Putting Bandwidth Hogs on a Diet


Only about 10 percent of Duke students are hogging 90 percent of the capacity of Duke's residential student network (ResNet), Duke computer network analysts have found. Quite often, these gigabyte gluttons are using "peer-to-peer" (P2P) file-sharing programs to download the collections of music or their favorite bootleg movies.

The result has been that ResNet has sometimes slowed to a crawl, frustrating students seeking to download information for their coursework, or to communicate with faculty or other students. To address the problem, Duke administrators have established the equivalent of a highway load limit, limiting Duke students to transmitting a (generous) five gigabytes of data to the Internet each day.

"We have what should be plenty of communications capacity or bandwidth--several times more than what's available at some major universities," says Tracy Futhey, vice president for information technology and chief information officer. She says that establishing reasonable limits on network use should give all students plenty of capacity for their academic and communications needs.

"It's a question of fairness," says Larry Moneta, vice president for student affairs. "The Internet is essential for academic work, social communications, and all kinds of daily needs.

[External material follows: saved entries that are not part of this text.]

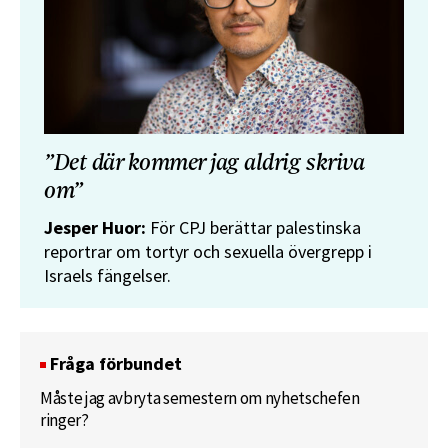
”Det där kommer jag aldrig skriva
om”
Jesper Huor:
För CPJ berättar palestinska
reportrar om tortyr och sexuella övergrepp i
Israels fängelser.
Fråga förbundet
Måste jag avbryta semestern om nyhetschefen
ringer?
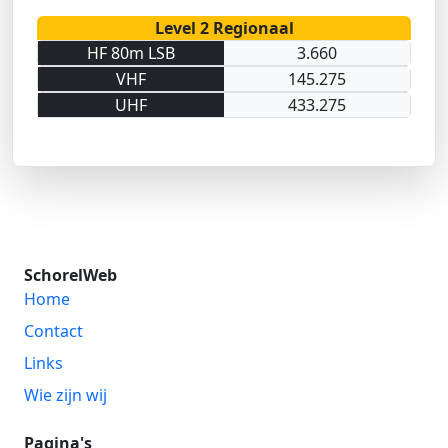
Level 2 Regionaal
HF 80m LSB
3.660
VHF
145.275
UHF
433.275
SchorelWeb
Home
Contact
Links
Wie zijn wij
Pagina's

We think we can improve things for the vast majority of students by making changes that are very unlikely to cause problems for anyone."

The new bandwidth policy came about in part at the urging of Duke Student Government (DSG). "I think this new bandwidth policy is a very fair way to handle the problems we've been having, and the university did a good job of making sure that students were involved in the decision-making," says junior Eileen Kuo, DSG's director of internal computing. "Other students I've spoken with seem to agree that they'd rather have a reasonable cap on their outbound traffic than bandwidth congestion, which prevents them from completing work."

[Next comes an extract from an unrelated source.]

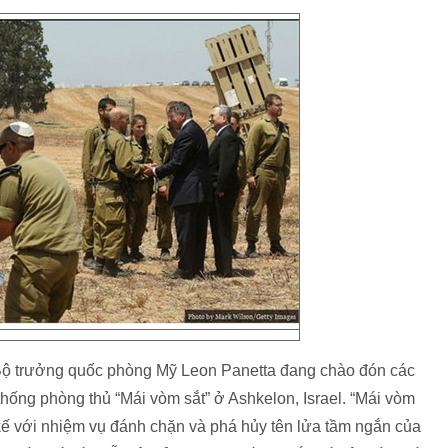
Bộ trưởng quốc phòng Mỹ Leon Panetta đang chào đón các
thống phòng thủ “Mái vòm sắt” ở Ashkelon, Israel. “Mái vòm
t kế với nhiệm vụ đánh chặn và phá hủy tên lửa tầm ngắn của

Moneta emphasizes that students will be educated about wise use of bandwidth and how to protect their computers against hidden programs that might cause heavy traffic.

For example, says Chris Cramer, security officer at the Office of Information Technology, "Certain programs automatically try to upload whatever they call 'content' to the network. Content could even be a Word file. Almost every P2P program we've seen contains what's called 'spyware,' programs that monitor all network activity and see what you log into or what websites you've viewed, then send that information back to the spyware owner. A lot of these P2P places give away the P2P program and get paid for including spyware."

Moneta says offenders will be given fair warning--as many as five notices of violations--and exceptions will be made when there is a legitimate need for higher capacity. But students who continue to flout the policy will be damned to a sort of digital purgatory: The speed of their network connection will be throttled down to an embarrassingly slow rate for the rest of the semester.